S’il est sans doute trop tôt pour opérer le bilan historiographique du premier centenaire de la Première Guerre mondiale en Suisse, un certain nombre de recherches se dégage d’ores et déjà: la thèse d’Alexandre Elsig sur la propagande allemande en Suisse, celle de Cédric Cotter sur l’action humanitaire, celle de Florian Weber sur les relations économiques avec les États-Unis, la synthèse codirigée par Thomas Buomberger, Patrick Kury et Roman Rossfeld ou encore les travaux de Konrad J. Kuhn et Béatrice Ziegler sur les mémoires de la Première Guerre mondiale. On peut leur ajouter l’ouvrage d’Adrian Gerber consacré au cinéma en Suisse entre 1914 et 1918. Fruit d’une thèse codirigée par Margrit Tröhler et Jörg Schweinitz, l’ouvrage vient combler une lacune importante. En effet, la littérature sur la production, la distribution et la réception du cinéma en Suisse durant cette période restait jusqu’ici fragmentaire: si l’on excepte l’Histoire du cinéma suisse d’Hervé Dumont, on en restait réduit à différents articles ou monographies sur les pionniers de l’industrie suisse du divertissement, sur la critique, sur le cinéma ambulant, sur l’architecture des premières salles fixes, sur la censure ou encore sur le paysage cinématographique dans un contexte régional spécifique. L’ambition ici est beaucoup plus vaste et vise à cartographier, sur l’ensemble du pays, la production filmique présente sur les écrans, le rôle des appareils de propagande des puissances belligérantes en Suisse, enfin les formes différenciées de la réception de certains films en fonction des configurations politiques et régionales. Pour ce faire, l’analyse s’appuie sur un dépouillement d’archives particulièrement conséquent. Outre la presse spécialisée et généraliste, on peut signaler les fonds de plusieurs archives communales ainsi que les ressources des Archives fédérales, des documents du Département des Affaires étrangères et des Archives fédérales à Berlin, ainsi que certaines ressources tout à fait inédites comme les archives du distributeur Monopol Films L. Burstein et la collection d’affiches du cinéma Radium à Zurich.
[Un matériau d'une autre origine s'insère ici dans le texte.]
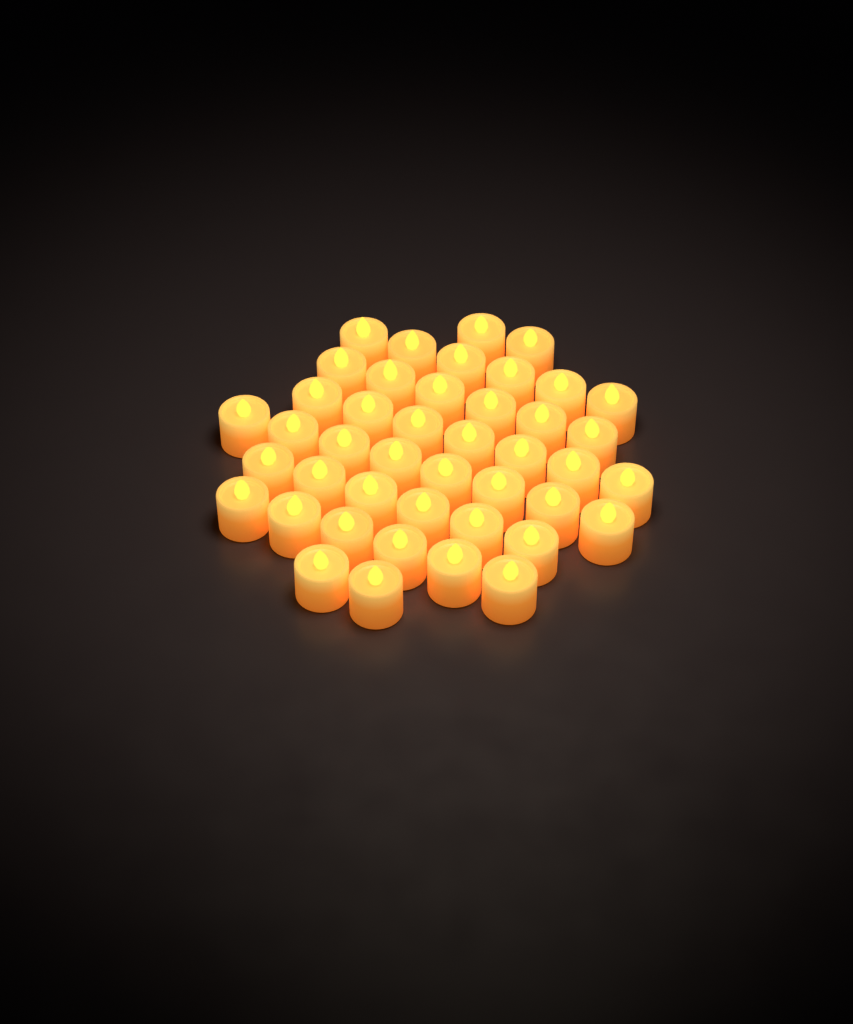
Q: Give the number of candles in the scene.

Parallèlement, la recherche de matériaux filmiques – dont le repérage et l’identification constituent un exercice délicat – s’est révélée fructueuse avec la mise à jour de plusieurs copies vraisemblablement très proches de celles qui ont circulé à l’époque en Suisse.
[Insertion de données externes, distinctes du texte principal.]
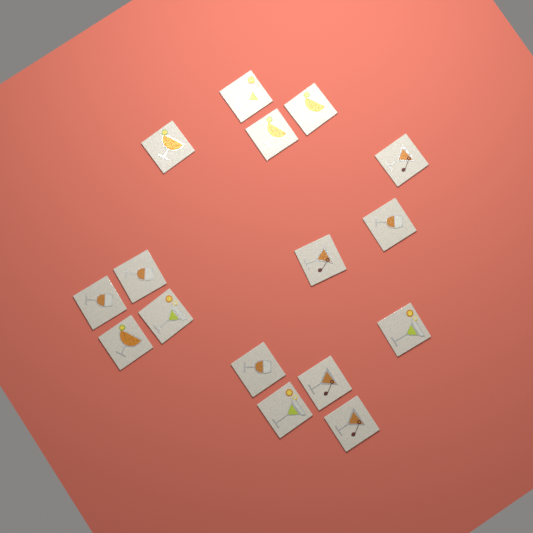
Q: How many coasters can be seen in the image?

Riche de 620 pages, l’ouvrage se divise en trois grandes parties de longueur inégale. Après un premier développement consacré au cadre théorique de l’analyse – et à la notion d’«espace public cinématographique» (Kinoöffentlichkeit) –, une deuxième section revient sur l’évolution du champ cinématographique suisse depuis les premières projec- tions de 1896 jusqu’au début des années 1920: s’appuyant sur plusieurs tableaux fort utiles, cette partie offre une synthèse très convaincante sur le passage du cinéma ambulant aux premières salles fixes, les différents types de projection – commerciales et non commerciales –, la popularisation de la fréquentation des cinémas ou encore le déroule- ment des séances. Deux sous-chapitres particulièrement novateurs concernent l’organisation de la distribution d’une part, la professionnalisation du champ d’autre part, sous l’effet notamment de la recrudescence du discours de certaines élites vis-à-vis de l’immoralité supposée de certaines formes de cinéma populaire. Cette riposte profession- nelle culmine avec l’organisation, sur le plan national, de la Journée suisse du cinéma du 30 juillet 1917 dont les bénéfices doivent être versés aux militaires tuberculeux et aux familles démunies. Quant à la dernière partie – la pièce de résistance de l’étude –, elle est consacrée aux bases commerciales, organisationnelles et politiques du film de guerre et de propagande tel qu’il est diffusé en Suisse par les puissances belligérantes. L’analyse s’adosse à plusieurs études de cas menées avec une grande rigueur et l’apport de ressources documentaires souvent inédites. L’exemple de la réception paradoxale du film de propagande allemand Graf Dohna und seine Möwe (1917) constitue une illustration très parlante de l’apport d’une analyse du contexte de diffusion et de visionnement des films pour une histoire de la propagande. Il en va de même pour l’étude du film documentaire Die 10. Isonzoschlacht (1917), une réalisation austro-hongroise dont les qualités esthétiques sont reconnues tout en nourrissant des réactions lucides sur le caractère artificiel et bien souvent «rejoué» des scènes de combat notamment.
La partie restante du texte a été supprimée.